The alarming fentanyl epidemic throughout the nation has been the source of major concern with an impact that has trickled down to major other areas—and that now includes U.S. morgues. According to new reports, morgues across the country are reportedly running out of space to house bodies due to the rise in fentanyl overdoses.
@NYPost reports, in 2021 alone, there were more than 63,000 overdose deaths related to fentanyl, which is now causing a serious problem for morgues nationwide. Many coroner’s offices in the U.S. (including Indianapolis and Chicago) reportedly say that as the death tolls from fentanyl continue to pile up, they are simply running out of space to put the bodies. Cook County Chief Medical Examiner Dr.

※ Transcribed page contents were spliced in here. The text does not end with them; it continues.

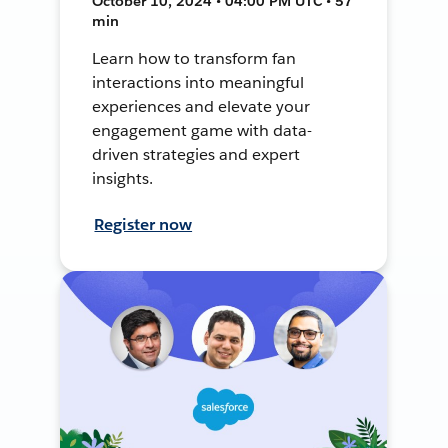
October 10, 2024 • 04:00 PM UTC • 57
min
Learn how to transform fan
interactions into meaningful
experiences and elevate your
engagement game with data-
driven strategies and expert
insights.
Register now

Ponni Arunkumar explained just how disturbing the fentanyl overdose rate has become. “The most common non-natural death is opioids, it’s more than our number of homicides, more than our number of traffic accidents.”
Additionally, although many morgues made the necessary adjustments to account for more space during the COVID-19 pandemic, those accommodations are not enough, as the fentanyl epidemic is growing at a faster rate than many experts ever intended. Morgues are now scrambling to find ways to keep up with the body count. “The increase in 2020 has continued into 2021 and 2022 but if it increases further, then we may have to look at additional resources,” Dr. Arunkumar said.
As a temporary solution, several morgues have continued to use refrigerated trailers to house the influx of bodies—but at some point, they will require more room. This leads to budget concerns, as adding on space leaves the morgues with tough financial decisions to make.
The Cook County coroner’s office also released the tragic statistics that fentanyl-related deaths have tripled within the last 7 years, going from 675 to 2,000 throughout the last 12 months.